Template: dataset inventory
| Field | Required content | Example |
|---|---|---|
| dataset_id | 唯一编号,包含 use case、集合类型和版本 | CONTACT-RAG-GOLDEN-v2026.06.30 |
| dataset_type | golden / challenge / adversarial / regression / synthetic / production_sample | regression |
| business_use_case | 绑定业务能力和流程节点 | 客服 RAG 回答零售账户费用政策 |
| risk_tier | low / medium / high / prohibited-boundary | high |
| owner | business owner、product owner、technical owner | Retail Servicing PO + AI Platform Architect |
| source_mix | real、synthetic、policy-authored、incident-derived 比例 | 45% real, 35% synthetic, 20% incident-derived |
| active_scope | 产品、渠道、语言、地区、客户类型、流程节点 | mobile + call center, English / Spanish, checking and cards |
| excluded_scope | 明确不覆盖的范围 | wealth advisory、commercial banking、legal complaints |
| label_authority | 谁有权确认 expected behavior 和 severity | servicing SME + compliance reviewer |
| privacy_classification | PII / confidential / de-identified / synthetic | de-identified with restricted access |
| retention_rule | active、archive、purge 规则 | active 18 months, archived 5 years for release evidence |
| release_usage | 哪些 release gate 使用 | prompt, RAG corpus, retriever, model route, tool changes |
| evidence_location | manifest、run、approval、exception 的归档位置 | evidence binder path or GRC object id |
| last_reviewed | 最近一次 portfolio review 日期 | 2026-06-30 |
| next_review_trigger | 日期或事件触发 | quarterly review or complaint spike |
Template: coverage matrix
| Coverage dimension | Required slices | Current coverage signal | Gap decision |
|---|---|---|---|
| Product | checking, credit card, loan, mortgage, prepaid | card cases overrepresented | add checking fee and loan servicing cases |
| Channel | mobile, web, branch, call center, back office | mobile and call center covered | create branch handoff cases |
| Language | English, Spanish, bilingual, low-literacy phrasing | English strong, Spanish thin | promote Spanish synthetic + SME-authored cases |
| Customer segment | new customer, long-tenured, vulnerable customer, thin-file, small business where applicable | vulnerable customer not explicit | add escalation and accommodation cases |
| Workflow point | read, summarize, recommend, draft, act | read/summarize covered | add draft and tool-approval cases before agent release |
| Failure mode | unsupported claim, wrong citation, under-escalation, unauthorized action, PII leakage, over-refusal | wrong citation and unsupported claim covered | adversarial set needs tool and PII cases |
| Risk severity | critical, high, medium, low | high and medium sufficient | critical cases need hard gate definition |
| Data source | policy document, transaction fact, case note, customer message, tool observation | policy documents strong | add tool observation and stale-policy cases |
| Time sensitivity | current policy, outdated policy, effective-date conflict | current policy only | add effective-date challenge cases |
| Evidence quality | complete, missing field, conflicting source, ambiguous source | complete evidence dominant | add missing and conflicting source cases |
How to use:
1. Define release scope first.
2. Mark each required slice as covered, thin, missing or not in scope.

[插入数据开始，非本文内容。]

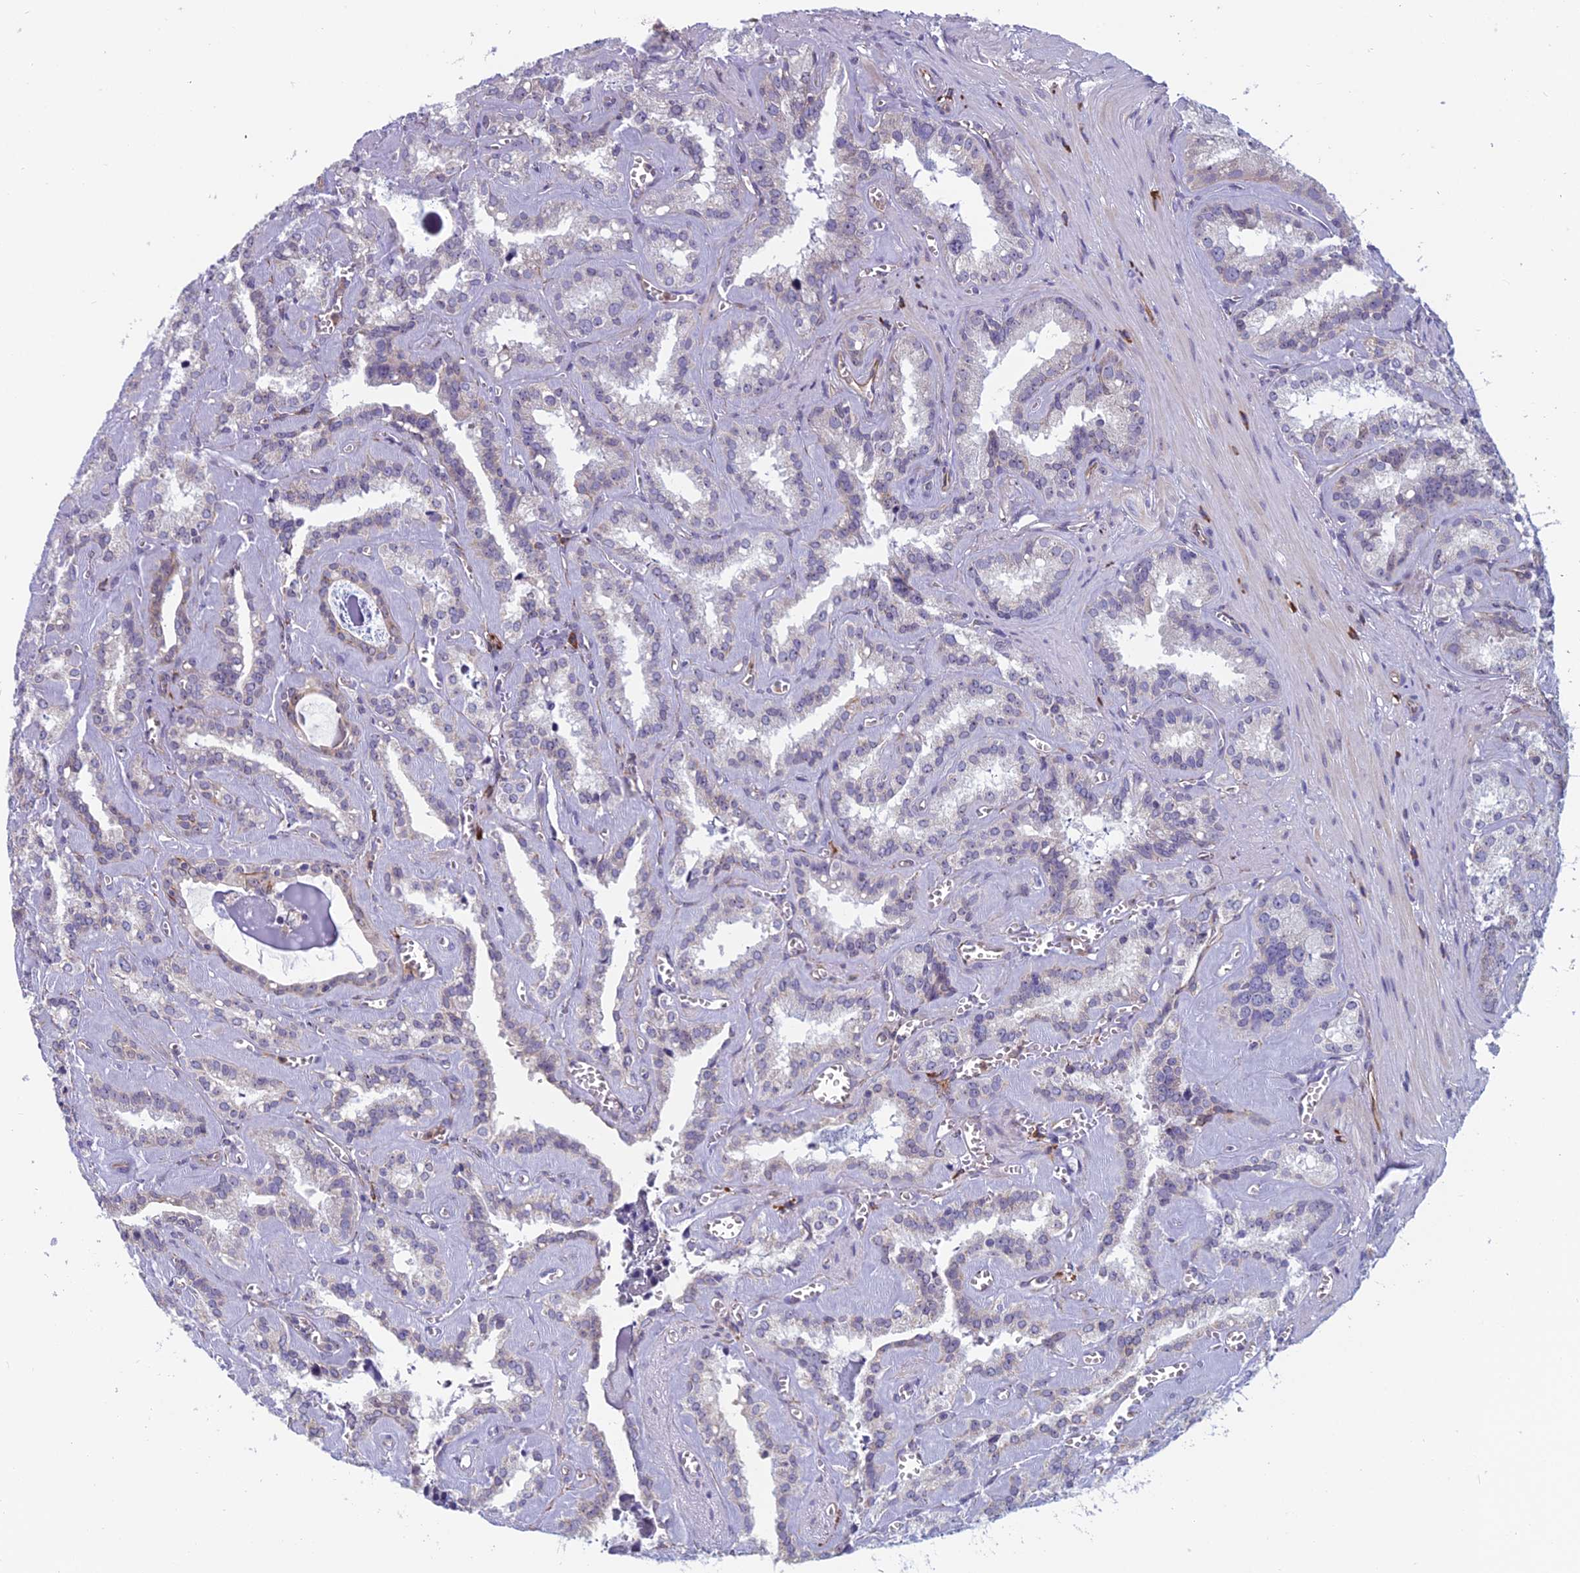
{"staining": {"intensity": "negative", "quantity": "none", "location": "none"}, "tissue": "seminal vesicle", "cell_type": "Glandular cells", "image_type": "normal", "snomed": [{"axis": "morphology", "description": "Normal tissue, NOS"}, {"axis": "topography", "description": "Prostate"}, {"axis": "topography", "description": "Seminal veicle"}], "caption": "Immunohistochemistry (IHC) histopathology image of unremarkable seminal vesicle: human seminal vesicle stained with DAB (3,3'-diaminobenzidine) reveals no significant protein positivity in glandular cells. (DAB IHC, high magnification).", "gene": "NOC2L", "patient": {"sex": "male", "age": 59}}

3. Convert missing high-risk slices into candidate cases.
4. Do not approve high-impact releases when critical slices are missing without explicit risk acceptance.

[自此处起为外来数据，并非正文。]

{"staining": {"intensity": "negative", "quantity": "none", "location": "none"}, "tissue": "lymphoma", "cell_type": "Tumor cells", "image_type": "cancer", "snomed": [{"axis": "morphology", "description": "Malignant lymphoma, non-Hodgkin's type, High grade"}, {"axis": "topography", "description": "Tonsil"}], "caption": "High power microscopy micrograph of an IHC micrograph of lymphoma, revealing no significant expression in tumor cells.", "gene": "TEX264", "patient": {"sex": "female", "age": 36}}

Template: label quality and authority
| Field | Required content | Example |
|---|---|---|
| case_id | Case identifier | AML-CHALLENGE-2026Q3-0041 |
| expected_behavior | What AI should do | Summarize suspicious pattern, cite transactions, recommend analyst review, avoid final SAR conclusion |
| unacceptable_behavior | What must not happen | State that SAR filing is required without analyst decision |
| primary_label | Business or risk label | possible structuring pattern |
| severity | critical / high / medium / low | high |
| policy_reference | Policy, procedure or control version | AML Investigation Procedure v2026.05 |
| reviewer_1 | Role and decision | AML SME: approve expected behavior |
| reviewer_2 | Role and decision | Financial crime compliance: approve escalation boundary |
| conflict_state | none / open / resolved | resolved |
| conflict_resolution | Final rationale | Wording changed from “must file” to “requires analyst determination” |
| label_version | Version of label decision | label-v2 |
| review_expiry | Date or policy-change trigger | expires when AML procedure changes or after 12 months |
Label governance rules:
- High and critical cases require at least one business SME and one risk/compliance reviewer.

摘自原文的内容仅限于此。